Ever click that unexpected update notice, and find that your custom theme has been replaced by a totally different theme?

If you haven’t run into this situation before, it may sound implausible. But it isn’t.

If your theme happens to have the same slug and lower version number as one hosted on WordPress.org, this exact scenario is totally possible. But not to worry, I’ll show you how to prevent it from happening.

Simulating an unwanted update notice

The following two conditions need to be met:

  • Your proprietary theme slug must match one on WordPress.org
  • Your proprietary theme version must be lower than the one on WordPress.org

Let’s say my proprietary theme has a slug of “bravado” (wp-content/themes/bravado/) and the version in the stylesheet is set at 1.0.0.

But there’s also a theme called Bravado hosted in the WordPress.org theme directory and its version number is 1.0.1.

The slug matches. The version number is lower. Both conditions are true. Update notice for a totally different theme appears.

Preventing an unwanted update notice

There are several techniques to prevent an unwanted update notice from appearing.

Use a weird slug

Your slug can be super weird, and your clients probably won’t even notice since the WordPress.org theme update system goes by the slug, not the name.

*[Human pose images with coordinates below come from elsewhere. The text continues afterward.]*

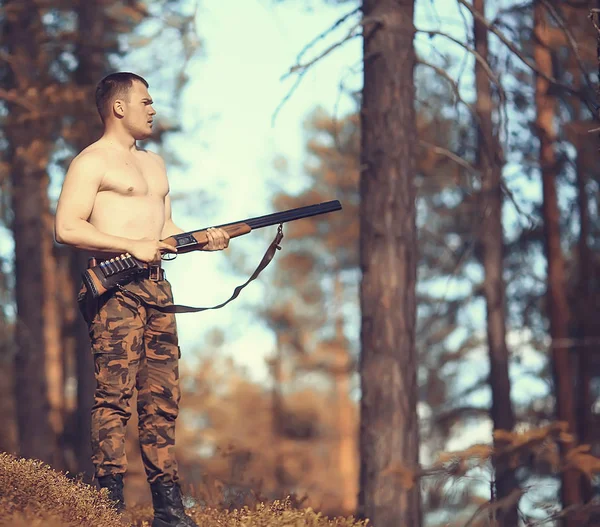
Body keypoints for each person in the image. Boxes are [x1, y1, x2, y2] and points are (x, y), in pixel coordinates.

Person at [54, 72, 229, 527]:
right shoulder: (91, 162)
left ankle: (169, 512)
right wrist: (129, 245)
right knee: (114, 398)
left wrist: (204, 239)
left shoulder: (154, 165)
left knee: (162, 399)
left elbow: (164, 232)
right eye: (145, 101)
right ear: (118, 107)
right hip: (114, 290)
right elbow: (67, 227)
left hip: (157, 289)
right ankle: (105, 509)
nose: (152, 108)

Use a weirdly high version number

If your proprietary theme was versioned at something wild like 99.1.52, you would probably never have to worry about a higher-versioned-same-slugged theme causing an unwanted update notice.

Cut off the source

Plop the following function (remembering to update prefix_ with your own), and never worry about unwanted theme updates again:

function prefix_disable_wporg_request( $r, $url ) {
	if ( 0 !== strpos( $url, 'https://api.wordpress.org/themes/update-check/1.1/' ) ) {
		return $r;
	}

	$themes = json_decode( $r['body']['themes'] );

	$parent = get_option( 'template' );
	$child = get_option( 'stylesheet' );
	unset( $themes->themes->$parent );
	unset( $themes->themes->$child );

	$r['body']['themes'] = json_encode( $themes );

	return $r;
}
add_filter( 'http_request_args', 'prefix_disable_wporg_request', 5, 2 );

Don’t yell at WordPress.org about this

The answer is to be aware of the issue and defend against it, using one or more of the techniques outlined above.